Menkeu Purbaya Blacklist dan Wajibkan Penerima LPDP yang Hina Negara Kembalikan Dana Plus Bunga

pranusa.id February 23, 2026

FOTO: Purbaya Yudhi Sadewa, Menteri Keuangan RI.

JAKARTA – Menteri Keuangan (Menkeu) RI, Purbaya Yudhi Sadewa, secara tegas menyatakan akan menjatuhkan sanksi daftar hitam (blacklist) bagi para penerima beasiswa Lembaga Pengelola Dana Pendidikan (LPDP) yang terbukti menghina negara.

Langkah tegas tersebut diambil sebagai buntut dari viralnya konten seorang alumnus LPDP berinisial DS, yang secara terbuka menyatakan kebanggaannya jika anak-anaknya kelak menjadi Warga Negara Asing (WNA).

Menkeu Purbaya memastikan bahwa individu dengan rekam jejak yang merendahkan Tanah Air tidak akan pernah diberikan ruang untuk berkarier di instansi pemerintahan mana pun.

“Saya akan blacklist dia di seluruh pemerintahan dan enggak akan bisa masuk.
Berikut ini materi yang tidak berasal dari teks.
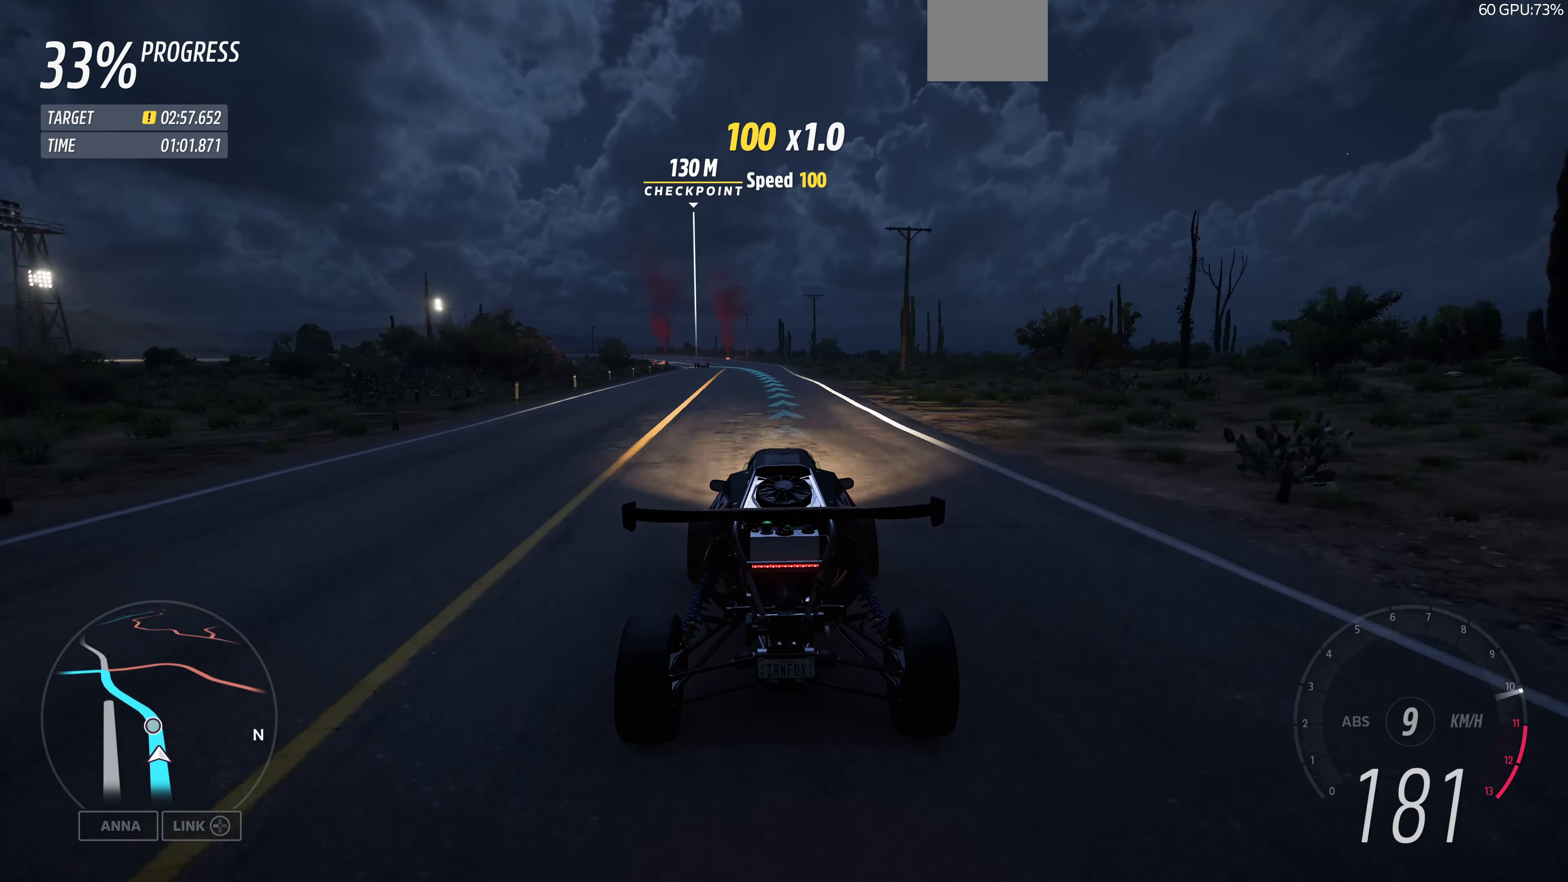
{"buttons": ["R2"], "left_stick": "up", "right_stick": "center", "events": []}
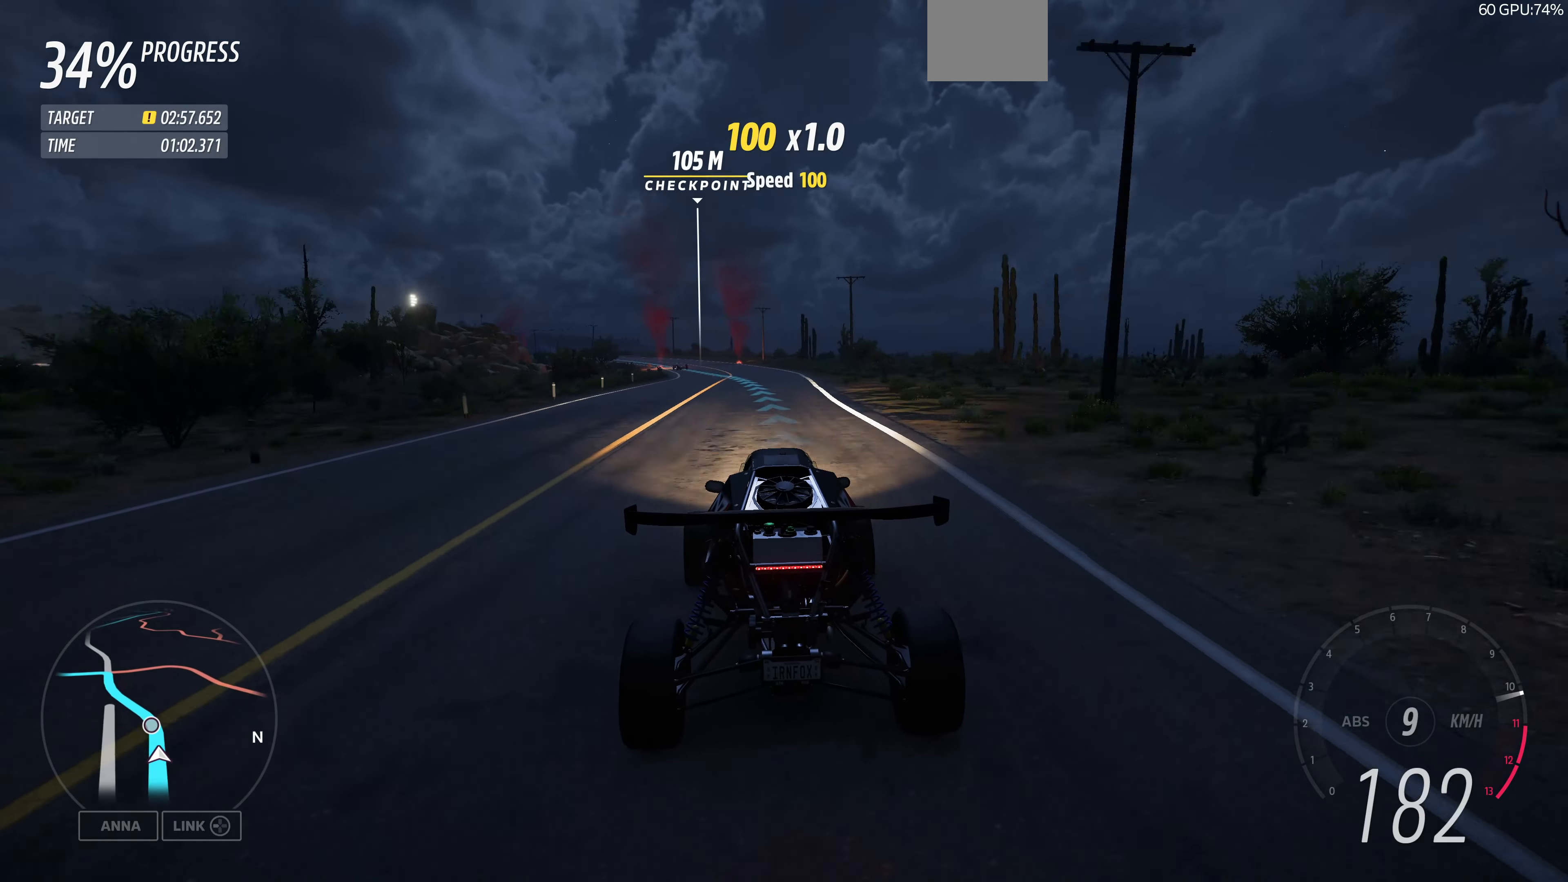
{"buttons": ["R2"], "left_stick": "up", "right_stick": "center", "events": []}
Jadi jangan menghina negara Anda sendiri,” ujar Purbaya dalam konferensi pers APBN KiTa di Jakarta, Senin (23/2/2026).

Purbaya mengingatkan kembali bahwa kucuran dana LPDP sejatinya bersumber dari uang pajak rakyat dan sebagian utang negara, yang secara khusus dialokasikan untuk memajukan kualitas sumber daya manusia (SDM) nasional.

Oleh karena itu, pemerintah memastikan tidak akan tinggal diam jika fasilitas dana pendidikan dari negara tersebut justru dinikmati oleh pihak-pihak yang tidak memiliki rasa nasionalisme.

Diharapkan ke depan teman-teman yang dapat pinjaman LPDP, kalau enggak senang, ya enggak senang, tapi jangan hina-hina negara lah. Itu uang dari pajak dan sebagian dari utang yang kita sisihkan untuk memastikan SDM kita tumbuh,” katanya.

Bagi penerima beasiswa LPDP yang sudah telanjur menikmati fasilitas namun terbukti menghina negara, Kemenkeu akan menuntut pengembalian seluruh dana pendidikan secara penuh.

Bahkan, Purbaya menegaskan bahwa dana yang wajib dikembalikan tersebut harus disertai dengan hitungan denda berupa bunga layaknya instrumen perbankan.

“Kalau dipakai untuk hina negara, ya kita minta uangnya dengan bunganya kalau begitu,” jelasnya menegaskan sanksi administratif tersebut.

Terkait kasus DS dan suaminya yang saat ini tengah menjadi sorotan publik luas, Menkeu memastikan bahwa Direktur Utama LPDP telah turun tangan langsung menjalin komunikasi dengan yang bersangkutan.

Berdasarkan laporan terkini, Purbaya menyebutkan bahwa pihak DS dikabarkan telah menyatakan kesediaannya untuk mempertanggungjawabkan perbuatannya dengan mematuhi regulasi LPDP yang berlaku.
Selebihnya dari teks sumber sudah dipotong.